**ASSIGNMENT**:
Render each line of the listing below as one string in a JSON list, leaving out blank lines.

++++++++++

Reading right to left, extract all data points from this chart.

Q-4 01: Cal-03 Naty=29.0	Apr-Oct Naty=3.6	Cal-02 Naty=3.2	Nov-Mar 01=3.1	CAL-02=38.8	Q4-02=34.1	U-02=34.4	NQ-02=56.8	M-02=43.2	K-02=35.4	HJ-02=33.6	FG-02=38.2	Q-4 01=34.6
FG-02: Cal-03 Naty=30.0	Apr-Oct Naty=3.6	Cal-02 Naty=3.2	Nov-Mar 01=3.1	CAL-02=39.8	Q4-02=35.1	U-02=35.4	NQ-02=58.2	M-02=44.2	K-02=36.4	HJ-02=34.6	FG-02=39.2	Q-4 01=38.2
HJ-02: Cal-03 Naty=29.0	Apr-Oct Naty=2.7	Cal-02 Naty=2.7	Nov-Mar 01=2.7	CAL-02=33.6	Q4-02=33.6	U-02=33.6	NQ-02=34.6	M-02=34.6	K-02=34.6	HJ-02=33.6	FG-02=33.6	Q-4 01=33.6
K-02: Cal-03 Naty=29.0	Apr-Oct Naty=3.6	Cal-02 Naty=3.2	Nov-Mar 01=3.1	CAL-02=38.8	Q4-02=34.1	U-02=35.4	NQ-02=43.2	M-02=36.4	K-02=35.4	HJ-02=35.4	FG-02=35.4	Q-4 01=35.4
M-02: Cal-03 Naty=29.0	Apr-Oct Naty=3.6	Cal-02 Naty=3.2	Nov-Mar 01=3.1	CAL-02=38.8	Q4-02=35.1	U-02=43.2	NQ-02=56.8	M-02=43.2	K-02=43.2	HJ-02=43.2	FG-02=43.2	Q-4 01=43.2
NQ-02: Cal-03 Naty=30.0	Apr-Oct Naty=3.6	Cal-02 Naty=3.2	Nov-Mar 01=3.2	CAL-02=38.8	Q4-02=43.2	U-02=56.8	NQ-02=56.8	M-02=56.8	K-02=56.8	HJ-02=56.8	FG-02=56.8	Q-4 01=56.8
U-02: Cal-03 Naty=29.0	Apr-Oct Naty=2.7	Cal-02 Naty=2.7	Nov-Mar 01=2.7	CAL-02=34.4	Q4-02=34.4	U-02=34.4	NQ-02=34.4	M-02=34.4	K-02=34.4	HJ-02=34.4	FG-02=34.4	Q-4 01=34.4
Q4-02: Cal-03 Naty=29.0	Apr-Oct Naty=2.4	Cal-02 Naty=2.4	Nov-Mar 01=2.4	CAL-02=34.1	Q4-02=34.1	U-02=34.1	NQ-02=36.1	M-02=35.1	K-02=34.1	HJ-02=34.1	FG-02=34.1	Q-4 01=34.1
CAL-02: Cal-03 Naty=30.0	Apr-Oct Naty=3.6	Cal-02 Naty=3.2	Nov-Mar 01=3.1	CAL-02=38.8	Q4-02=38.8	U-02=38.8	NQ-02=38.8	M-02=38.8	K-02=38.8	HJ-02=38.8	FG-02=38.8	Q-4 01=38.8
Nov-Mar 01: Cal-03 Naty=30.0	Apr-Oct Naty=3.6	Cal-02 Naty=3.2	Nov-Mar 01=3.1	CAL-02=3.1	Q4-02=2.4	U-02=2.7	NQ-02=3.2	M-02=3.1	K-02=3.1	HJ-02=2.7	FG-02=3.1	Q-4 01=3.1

++++++++++

**SOLUTION TO THIS EXERCISE**:
[
  "Reading right to left, extract all data points from this chart.",
  "Q-4 01: Cal-03 Naty=29.0\tApr-Oct Naty=3.6\tCal-02 Naty=3.2\tNov-Mar 01=3.1\tCAL-02=38.8\tQ4-02=34.1\tU-02=34.4\tNQ-02=56.8\tM-02=43.2\tK-02=35.4\tHJ-02=33.6\tFG-02=38.2\tQ-4 01=34.6",
  "FG-02: Cal-03 Naty=30.0\tApr-Oct Naty=3.6\tCal-02 Naty=3.2\tNov-Mar 01=3.1\tCAL-02=39.8\tQ4-02=35.1\tU-02=35.4\tNQ-02=58.2\tM-02=44.2\tK-02=36.4\tHJ-02=34.6\tFG-02=39.2\tQ-4 01=38.2",
  "HJ-02: Cal-03 Naty=29.0\tApr-Oct Naty=2.7\tCal-02 Naty=2.7\tNov-Mar 01=2.7\tCAL-02=33.6\tQ4-02=33.6\tU-02=33.6\tNQ-02=34.6\tM-02=34.6\tK-02=34.6\tHJ-02=33.6\tFG-02=33.6\tQ-4 01=33.6",
  "K-02: Cal-03 Naty=29.0\tApr-Oct Naty=3.6\tCal-02 Naty=3.2\tNov-Mar 01=3.1\tCAL-02=38.8\tQ4-02=34.1\tU-02=35.4\tNQ-02=43.2\tM-02=36.4\tK-02=35.4\tHJ-02=35.4\tFG-02=35.4\tQ-4 01=35.4",
  "M-02: Cal-03 Naty=29.0\tApr-Oct Naty=3.6\tCal-02 Naty=3.2\tNov-Mar 01=3.1\tCAL-02=38.8\tQ4-02=35.1\tU-02=43.2\tNQ-02=56.8\tM-02=43.2\tK-02=43.2\tHJ-02=43.2\tFG-02=43.2\tQ-4 01=43.2",
  "NQ-02: Cal-03 Naty=30.0\tApr-Oct Naty=3.6\tCal-02 Naty=3.2\tNov-Mar 01=3.2\tCAL-02=38.8\tQ4-02=43.2\tU-02=56.8\tNQ-02=56.8\tM-02=56.8\tK-02=56.8\tHJ-02=56.8\tFG-02=56.8\tQ-4 01=56.8",
  "U-02: Cal-03 Naty=29.0\tApr-Oct Naty=2.7\tCal-02 Naty=2.7\tNov-Mar 01=2.7\tCAL-02=34.4\tQ4-02=34.4\tU-02=34.4\tNQ-02=34.4\tM-02=34.4\tK-02=34.4\tHJ-02=34.4\tFG-02=34.4\tQ-4 01=34.4",
  "Q4-02: Cal-03 Naty=29.0\tApr-Oct Naty=2.4\tCal-02 Naty=2.4\tNov-Mar 01=2.4\tCAL-02=34.1\tQ4-02=34.1\tU-02=34.1\tNQ-02=36.1\tM-02=35.1\tK-02=34.1\tHJ-02=34.1\tFG-02=34.1\tQ-4 01=34.1",
  "CAL-02: Cal-03 Naty=30.0\tApr-Oct Naty=3.6\tCal-02 Naty=3.2\tNov-Mar 01=3.1\tCAL-02=38.8\tQ4-02=38.8\tU-02=38.8\tNQ-02=38.8\tM-02=38.8\tK-02=38.8\tHJ-02=38.8\tFG-02=38.8\tQ-4 01=38.8",
  "Nov-Mar 01: Cal-03 Naty=30.0\tApr-Oct Naty=3.6\tCal-02 Naty=3.2\tNov-Mar 01=3.1\tCAL-02=3.1\tQ4-02=2.4\tU-02=2.7\tNQ-02=3.2\tM-02=3.1\tK-02=3.1\tHJ-02=2.7\tFG-02=3.1\tQ-4 01=3.1"
]